08.06.2023

SRG

Deutschschweizer Trägerschaft sucht neues Präsidium

Die grösste Regionalgesellschaft der SRG SSR sucht auf 2024 ein neues Präsidium. Andreas Schefer, der amtierende Präsident, tritt aufgrund der Amtszeitbeschränkung per Ende Jahr zurück.
SRG: Deutschschweizer Trägerschaft sucht neues Präsidium
Seit fast 40 Jahren für die SRG tätig: Andreas Schefer (Bild: SRG/Thomas Plain)
von Nick Lüthi

Seit bald vier Jahrzehnten ist Andreas Schefer für die SRG tätig. Anfänglich in verschiedenen Funktionen für Radio DRS, unter anderem als Programmleiter von DRS 3, später wechselte er in die Gremien der SRG. Seit 2016 präsidiert er die SRG Deutschschweiz. Das ist die grösste Regionalgesellschaft und Teilorganisation der Trägerschaft des öffentlichen Rundfunks der Schweiz. In seiner Funktion sitzt Schefer auch im Verwaltungsrat der SRG. Das Gremium ist gegenüber dem Bundesrat verantwortlich dafür, dass die SRG die gesetzlichen und konzessionsrechtlichen Vorgaben erfüllt.

Pensum von 50 Prozent

Aufgrund einer Amtszeitbeschränkung auf acht Jahre wird Andreas Schefer per Ende Jahr als Präsident der SRG Deutschschweiz zurücktreten. Auf der Website der Trägerschaft steht darum die Ausschreibung für eine Nachfolge. Demnach sucht man «eine Präsidentin, einen Präsidenten oder ein Co-Präsidium zur Führung des Vereins SRG Deutschschweiz». Dazu steht ein Pensum von 50 Stellenprozenten zur Verfügung.

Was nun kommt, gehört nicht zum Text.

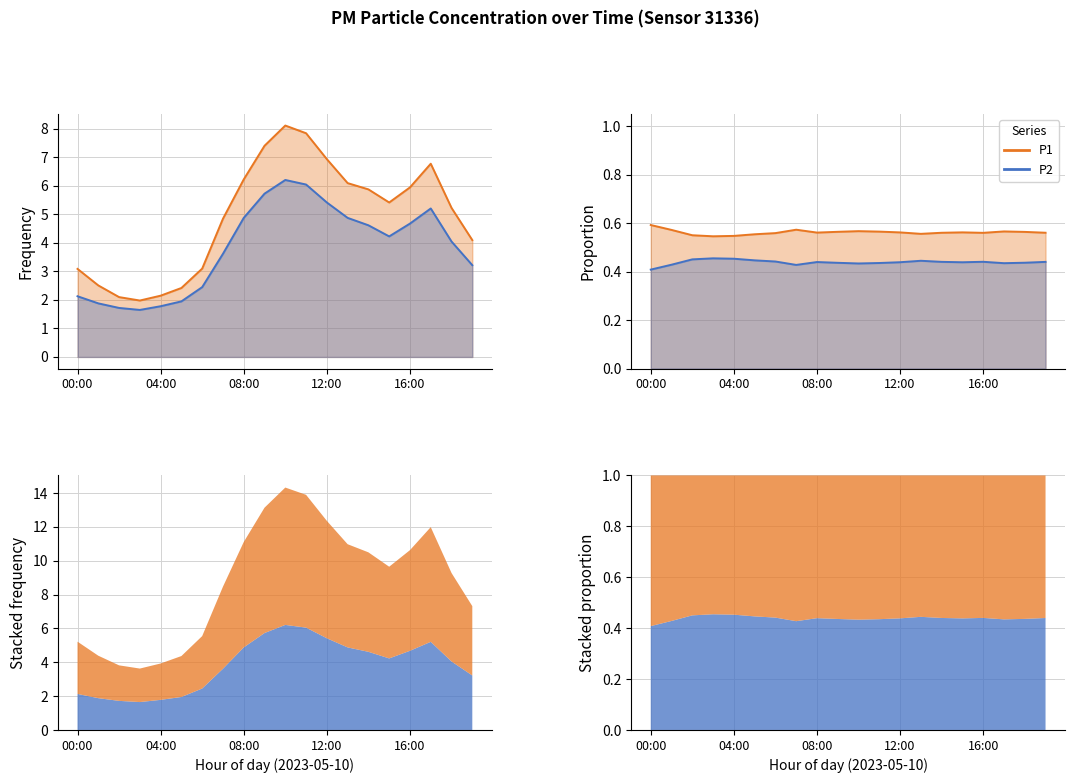

Which label corresponds to the largest value in the chart?

10:00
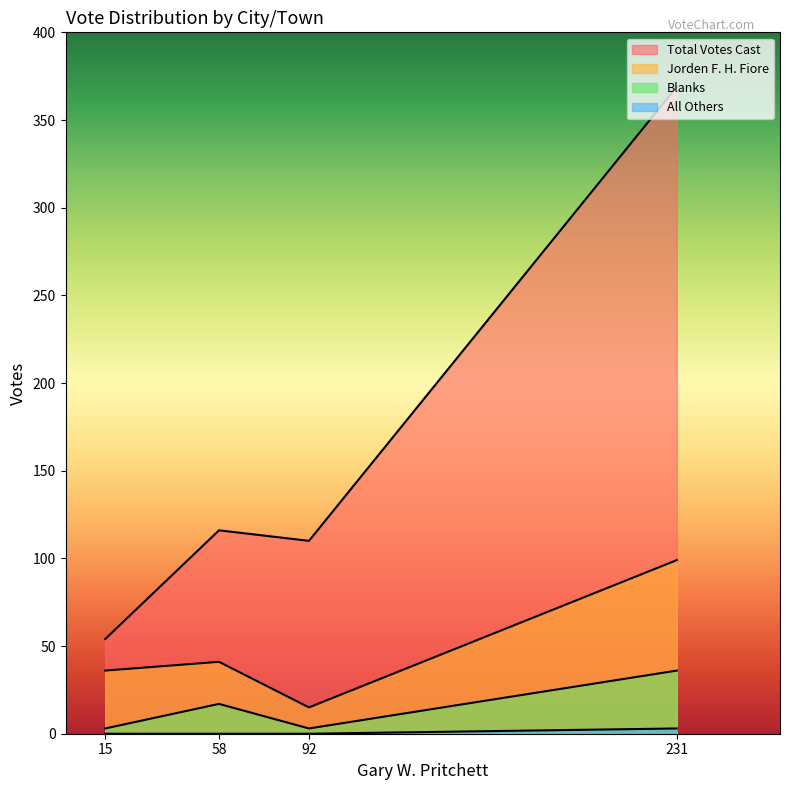

How many categories are shown in the chart?

4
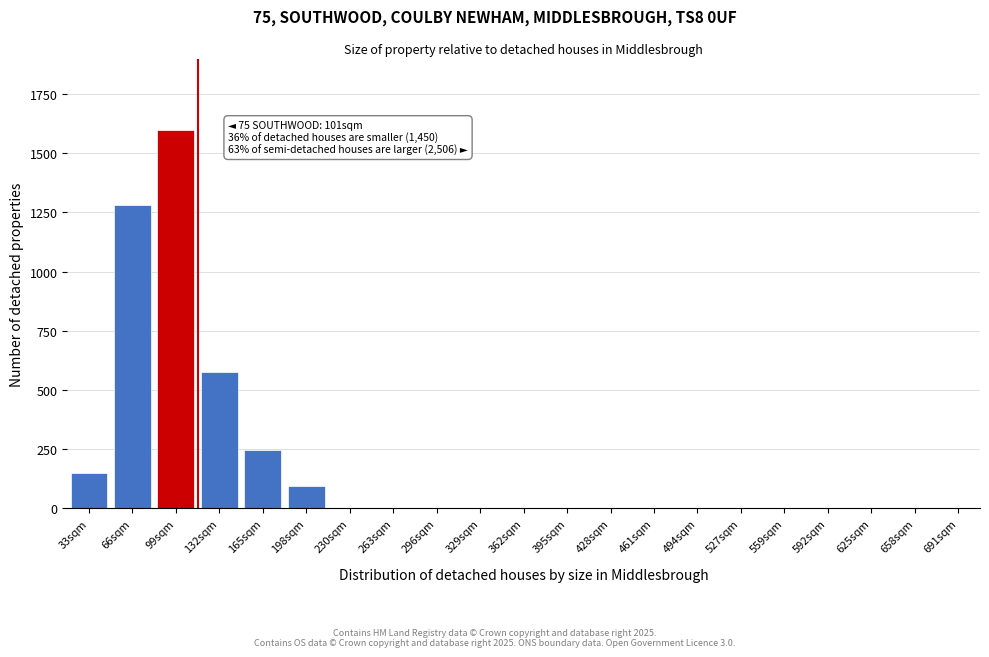

Reading left to right, extract all data points from this chart.

33sqm=150	66sqm=1280	99sqm=1600	132sqm=575	165sqm=245	198sqm=95	230sqm=0	263sqm=0	296sqm=0	329sqm=0	362sqm=0	395sqm=0	428sqm=0	461sqm=0	494sqm=0	527sqm=0	559sqm=0	592sqm=0	625sqm=0	658sqm=0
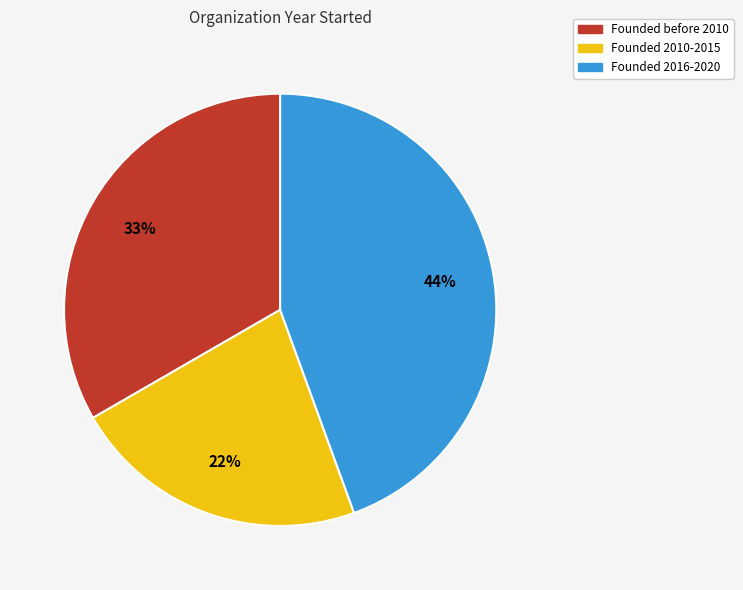

Count the number of slices in the pie.

3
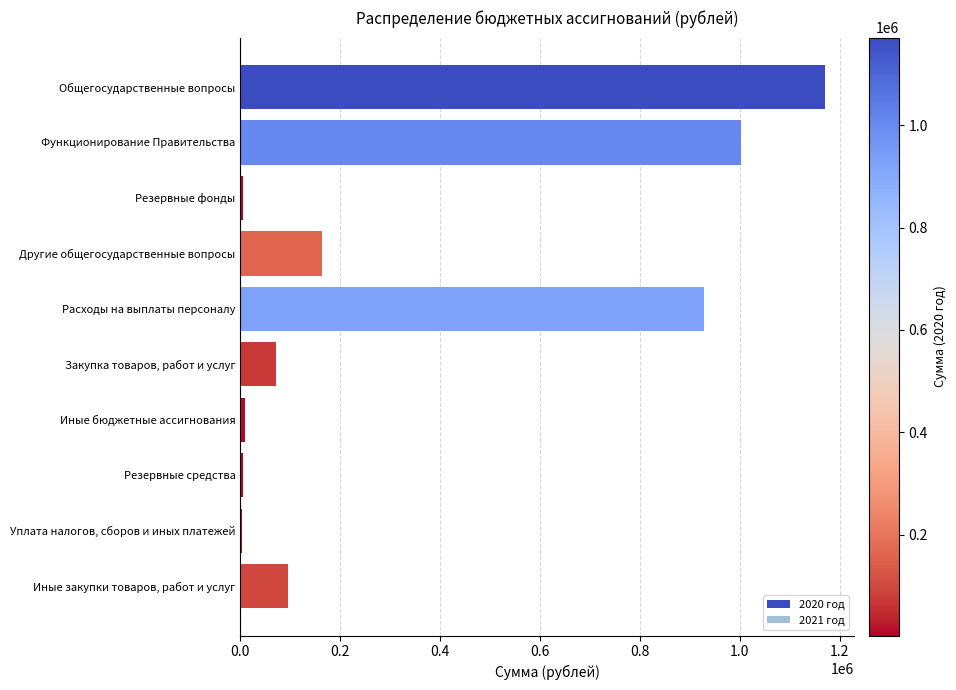

What is the sum of the values at Функционирование Правительства and Иные закупки товаров, работ и услуг?

1098400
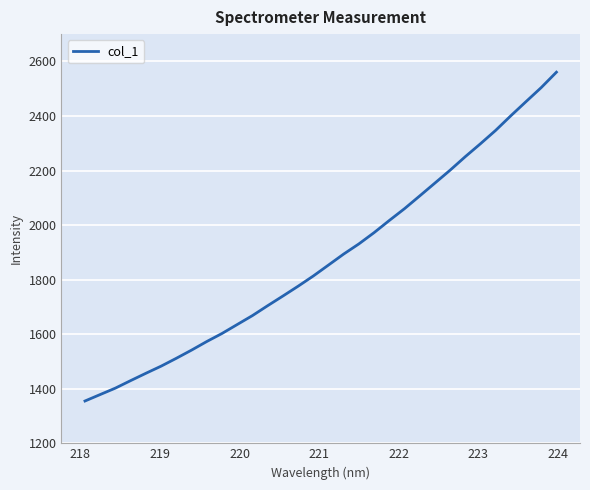

What is the difference between the maximum and minimum values?

1205.3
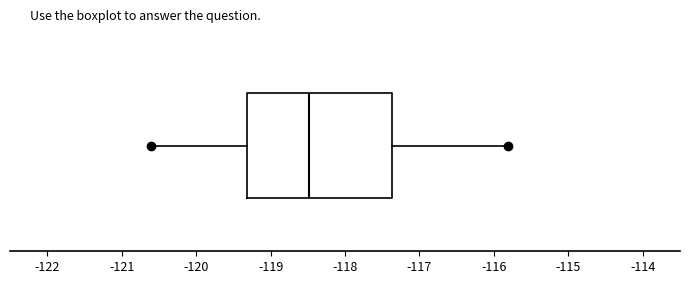

Read this box plot against the x-axis: the position of the median line, the range covered by the box, and the ends of both whiskers. The values are not printed on the chart, so give them approximately, as read against the axis.

median -118.5, box -119.3 to -117.4, whiskers -120.6 to -115.8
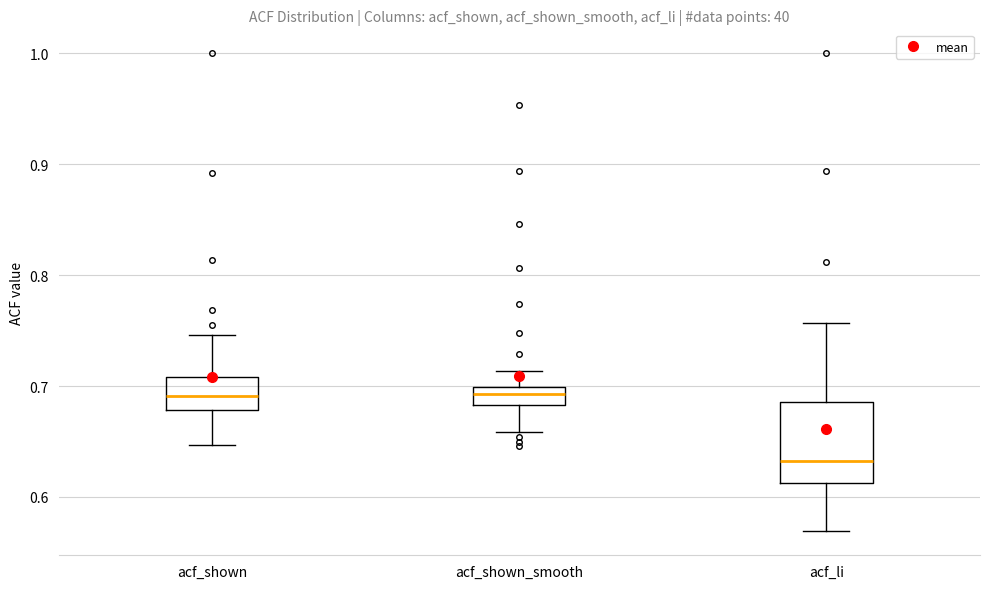

Reading left to right, read every box against the y-axis: the position of its median line, the range the box covers, and the ends of its whiskers. The values are not printed on the chart, so give them approximately, as read against the axis.

acf_shown: median 0.69, box 0.68 to 0.71, whiskers 0.65 to 0.75
acf_shown_smooth: median 0.69, box 0.68 to 0.70, whiskers 0.66 to 0.71
acf_li: median 0.63, box 0.61 to 0.69, whiskers 0.57 to 0.76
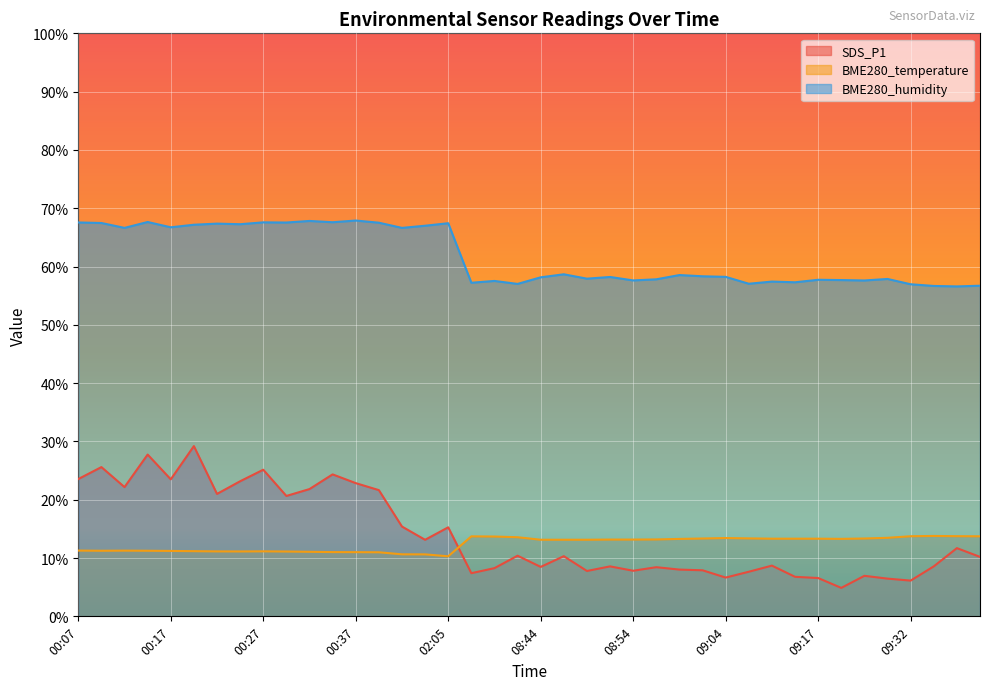

How many intersections are there between BME280_temperature and SDS_P1?

1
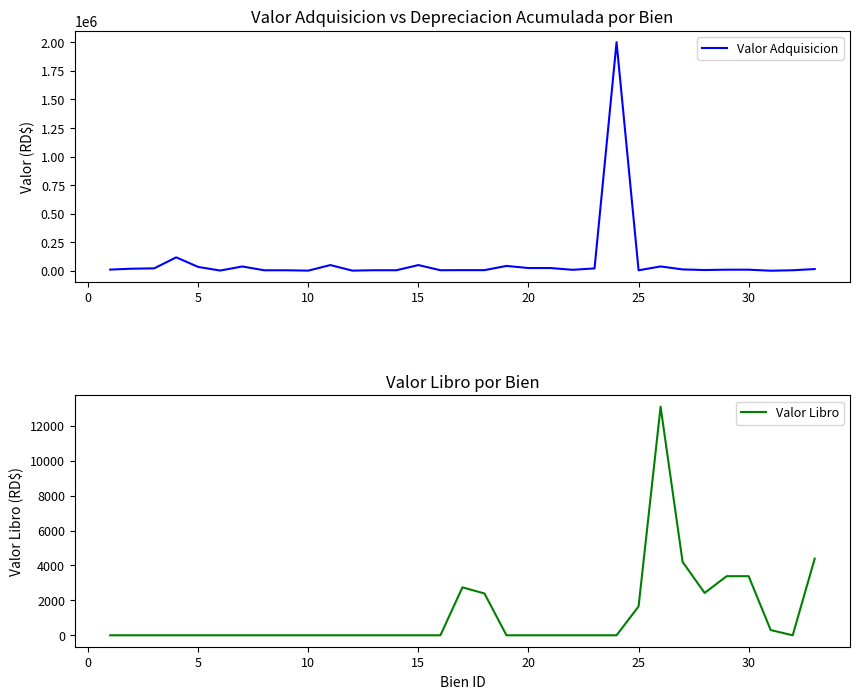

What is the difference between the second highest and minimum values in the Valor Libro series?

4390.0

Gemäss der Ausschreibung erwarten die an der Stelle interessierten Personen in den nächsten Jahren «Herausforderungen sowohl im unternehmerischen als auch im technologischen und politischen Umfeld». Obwohl nicht explizit genannt, ist damit auch die Halbierungsinitiative gemeint, die das Budget der SRG zusammenstreichen möchte.

Nach «No Billag» ist vor der Halbierungsinitiative

In die Amtszeit von Andreas Schefer fiel die «No Billag»-Initiative. Seine Nachfolge wird sich mit der Abwehr des nächsten (Teil)abschaffungsversuchs der SRG beschäftigen und die Interessen von Schweizer Radio und Fernsehen in der Öffentlichkeit vermitteln müssen.